Rapid Approvals and Same-Day Cases Fuel Concerns
Recent scrutiny centers on "same-day" or next-day provisions, where referrals and approvals occur within 24 hours. Reports from advisory committees detail cases where patients were euthanized the same day they requested it, often after palliative options were limited or denied. One analysis of Ontario data showed hundreds of such fast-tracked deaths in a single year, with about 30% occurring immediately upon request.
This speed leaves families reeling when loved ones with manageable or reversible conditions gain approval. The case of 26-year-old Kiano Vafaeian, euthanized on December 30, 2025, in British Columbia, ignited outrage. Diagnosed with Type 1 diabetes as a child, he later developed vision loss from diabetic retinopathy and struggled with mental health following a 2017 car accident. His family reports repeated denials in Ontario due to his non-terminal status and mental health factors, yet he was approved after seeking care in another province. His mother, Margaret Marsilla, told media outlets she never expected approval for someone so young based on diabetes or partial blindness alone, questioning his state of mind at the time.
Such stories expose how eligibility has expanded beyond terminal illness to include chronic but non-fatal conditions, with safeguards critics argue are inconsistently applied.
Institutional Momentum and Broader Implications
MAiD now ranks among leading causes of death in Canada when viewed proportionally—one in 20 deaths in 2024. Growth continues despite international comparisons showing slower adoption elsewhere. New York state's recent legalization passed narrowly, but Canada's system has normalized euthanasia at a scale unmatched globally.

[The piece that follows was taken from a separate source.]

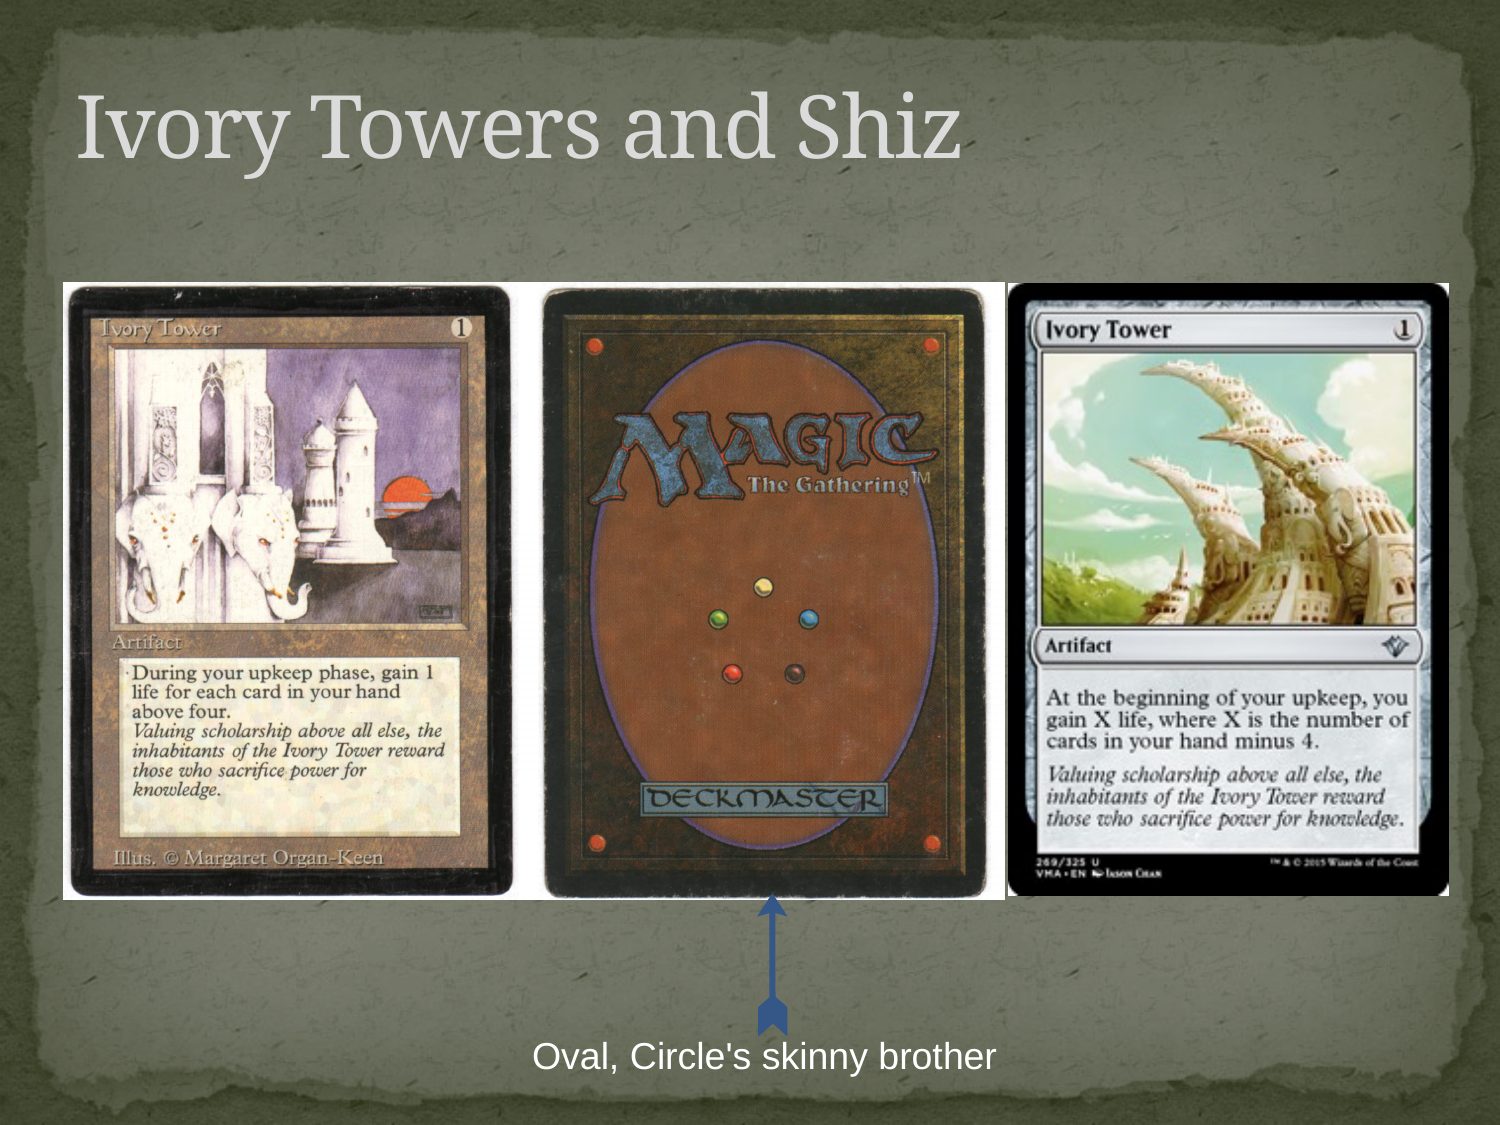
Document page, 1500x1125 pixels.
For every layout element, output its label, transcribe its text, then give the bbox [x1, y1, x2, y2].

title Ivory Towers and Shiz [74, 24, 1425, 225]
picture [0, 0, 1500, 1125]
text_box Oval, Circle's skinny brother [517, 1028, 1013, 1089]
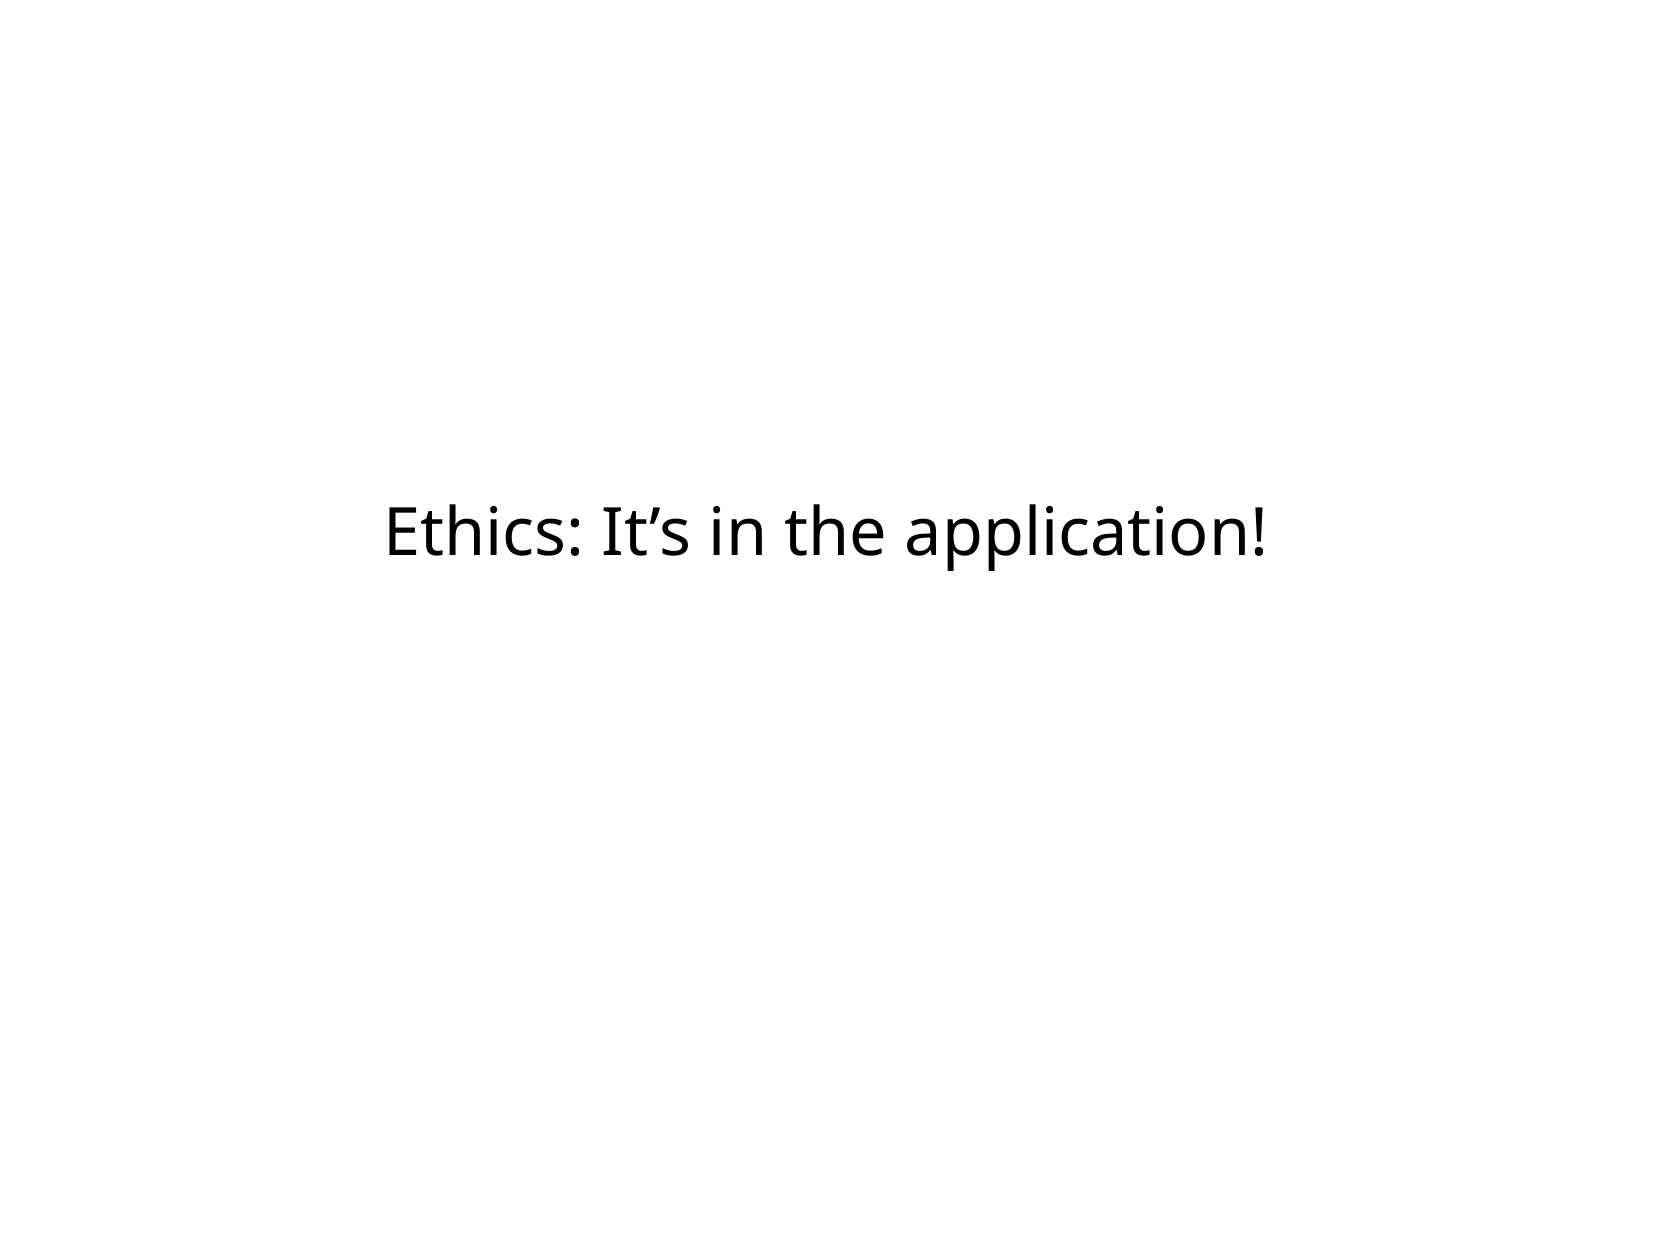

The program's trajectory reflects a deeper shift: what began as protected choice for the dying has become embedded in healthcare delivery, with referral networks, standardized forms, and incentives that can make hastening death the path of least resistance over sustained care or recovery efforts.
As totals climb toward 100,000, families like the Marsillas demand reforms to protect vulnerable individuals from rushed or misapplied approvals.